#### Tareas requeridas
a - Resume en forma de lista el párrafo del fragmento que comienza con «El año pasado la economía» y conserva sus datos principales.
b - Cambia «turismo» por «exportaciones» y escribe de nuevo todo el pasaje del fragmento que va desde «Su pérdida de» hasta «lado del dólar.».

#### Fragmento del texto
Su pérdida de control territorial y de las fronteras invisibles que trazaban al azar, les ha privado de medios de vida. Los transportistas que pagaban cupos de hasta 34 millones de dólares al año, han dejado de “vacunarse”. El gobierno a segura que las extorsiones han caído un 80%.
El año pasado la economía creció un 2,8%, entre otras cosas, por el aumento de las remesas y turismo. Según Fitch Ratings, el déficit fiscal cerró en 4,6%, frente al 5,6% de 2021. El gobierno ha pagado religiosamente los vencimientos de sus bonos, que en los últimos meses han revertido su caída, que comenzó cuando el país adoptó el bitcoin como moneda oficial al lado del dólar.

#### Datos para revisar
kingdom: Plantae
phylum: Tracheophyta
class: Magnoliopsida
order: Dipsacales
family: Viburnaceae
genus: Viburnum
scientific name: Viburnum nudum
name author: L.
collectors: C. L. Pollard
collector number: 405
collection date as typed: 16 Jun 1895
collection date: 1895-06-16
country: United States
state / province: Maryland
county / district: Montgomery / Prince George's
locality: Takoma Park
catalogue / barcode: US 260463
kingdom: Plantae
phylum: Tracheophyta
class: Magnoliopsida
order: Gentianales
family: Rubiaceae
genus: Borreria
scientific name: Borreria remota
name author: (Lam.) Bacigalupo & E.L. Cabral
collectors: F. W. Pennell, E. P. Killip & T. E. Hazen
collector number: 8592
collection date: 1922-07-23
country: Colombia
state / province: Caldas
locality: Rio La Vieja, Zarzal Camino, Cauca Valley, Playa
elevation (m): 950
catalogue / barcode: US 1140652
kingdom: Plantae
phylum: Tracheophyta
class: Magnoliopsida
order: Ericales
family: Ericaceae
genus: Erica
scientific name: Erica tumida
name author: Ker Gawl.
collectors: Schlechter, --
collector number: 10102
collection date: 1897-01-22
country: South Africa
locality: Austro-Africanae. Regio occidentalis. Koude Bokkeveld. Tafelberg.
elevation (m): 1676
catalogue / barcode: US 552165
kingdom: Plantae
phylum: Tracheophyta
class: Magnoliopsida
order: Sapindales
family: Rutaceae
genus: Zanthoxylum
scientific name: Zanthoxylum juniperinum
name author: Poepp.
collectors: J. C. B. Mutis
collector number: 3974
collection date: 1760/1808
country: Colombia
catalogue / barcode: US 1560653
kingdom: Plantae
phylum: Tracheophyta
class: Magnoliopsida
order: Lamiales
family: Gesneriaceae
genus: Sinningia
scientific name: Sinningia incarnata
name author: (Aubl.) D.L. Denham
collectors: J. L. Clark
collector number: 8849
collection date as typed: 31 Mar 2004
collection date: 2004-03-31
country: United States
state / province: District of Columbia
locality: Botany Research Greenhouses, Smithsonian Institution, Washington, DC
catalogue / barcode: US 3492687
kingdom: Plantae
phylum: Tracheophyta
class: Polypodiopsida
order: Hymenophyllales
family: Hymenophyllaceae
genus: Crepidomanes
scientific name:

#### Respuestas
a -
- El año pasado la economía creció un 2,8%, entre otras cosas, por el aumento de las remesas y del turismo.
- Según Fitch Ratings, el déficit fiscal cerró en 4,6%, frente al 5,6% de 2021.
- El gobierno ha pagado religiosamente los vencimientos de sus bonos.
- Esos bonos habían caído desde que el país adoptó el bitcoin como moneda oficial junto al dólar, pero en los últimos meses han revertido esa caída.

b -
Su pérdida de control territorial y de las fronteras invisibles que trazaban al azar, les ha privado de medios de vida. Los transportistas que pagaban cupos de hasta 34 millones de dólares al año, han dejado de “vacunarse”. El gobierno a segura que las extorsiones han caído un 80%.
El año pasado la economía creció un 2,8%, entre otras cosas, por el aumento de las remesas y exportaciones. Según Fitch Ratings, el déficit fiscal cerró en 4,6%, frente al 5,6% de 2021. El gobierno ha pagado religiosamente los vencimientos de sus bonos, que en los últimos meses han revertido su caída, que comenzó cuando el país adoptó el bitcoin como moneda oficial al lado del dólar.